### DOCUMENT EXTRACT ###

Being the ‘friend indeed’ to your ‘friend in need’ is something we all believe friends are for. Many of us think that a sympathetic ear and some reassuring advice are the least we can do, when a friend is struggling with life’s many troubles. And frankly, it’s what we would be seeking ourselves if we had nowhere else to turn to when a life issue pops up and gets us down.
People are far more aware of how important mental health is today, particularly with our growing understanding of the effects of the media-sharing society, so we should be able to reach out to each other and start a conversation with R U OK?
However, in any case, if a person has a serious mental health problem, then it is recommended that they see a professional – this might be their GP, a counsellor, psychotherapist, or a psychologist. Someone specifically trained in helping people get their lives back on track.
Grab a tool bag of soft counselling skills
Sometimes people struggling with mental ill health might not immediately reach out for professional help, but rather seek advice from their friends. If you happen to be the one your friends come to in times of mental struggle, having access to a small tool bag of ‘soft counselling skills’ could be very useful.
Below I want to outline a few useful tips to help you look after your own emotional wellbeing, including guidelines on what to do and what not to do when supporting you ‘friend in need’.
However, before I jump into the tips, I want to remind you that professional counsellors have firm guidelines to follow and ethical boundaries they must work within for the best interest of their clients. For information on how counsellors work or to find a counsellor for your family or friend, visit the Australian Counselling Association or PACFA.
What is unconditional positive regard?
Basic counselling skills taught in colleges like ACAP often start with the classic approach of ‘unconditional positive regard’. This counselling method was initiated by psychologist Carl Rogers in the 1950s and is still widely used (and seen as the most fundamental method) as a way to help others through issues or crisis in a positive, respectful way. His methodology is called Person-Centred Therapy and involves what he defines as ‘active listening’.

### LISTED RECORDS ###

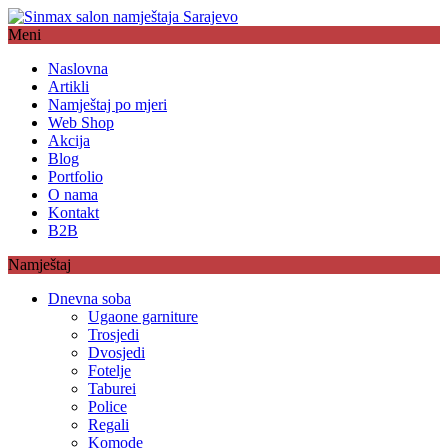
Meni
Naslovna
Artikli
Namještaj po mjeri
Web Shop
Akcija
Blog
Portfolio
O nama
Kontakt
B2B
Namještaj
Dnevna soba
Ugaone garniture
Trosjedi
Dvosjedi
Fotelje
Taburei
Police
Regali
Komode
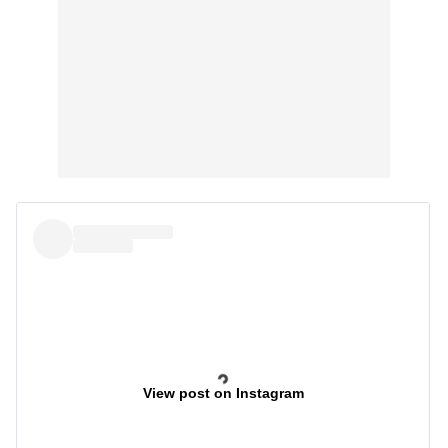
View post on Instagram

###

BRIEF 1: In the article on supporting a friend in need, who initiated the method of "unconditional positive regard," and in what decade?
BRIEF 2: List every kind of professional that the article on supporting a friend in need names as someone a person with a serious mental health problem is recommended to see.
BRIEF 3: From the article on supporting a friend in need, quote the passage starting with "Basic counselling skills" and going on through "as ‘active listening’.".

YOUR SOLUTION 1: Psychologist Carl Rogers initiated it in the 1950s.

YOUR SOLUTION 2:
- GP
- counsellor
- psychotherapist
- psychologist

YOUR SOLUTION 3:
Basic counselling skills taught in colleges like ACAP often start with the classic approach of ‘unconditional positive regard’. This counselling method was initiated by psychologist Carl Rogers in the 1950s and is still widely used (and seen as the most fundamental method) as a way to help others through issues or crisis in a positive, respectful way. His methodology is called Person-Centred Therapy and involves what he defines as ‘active listening’.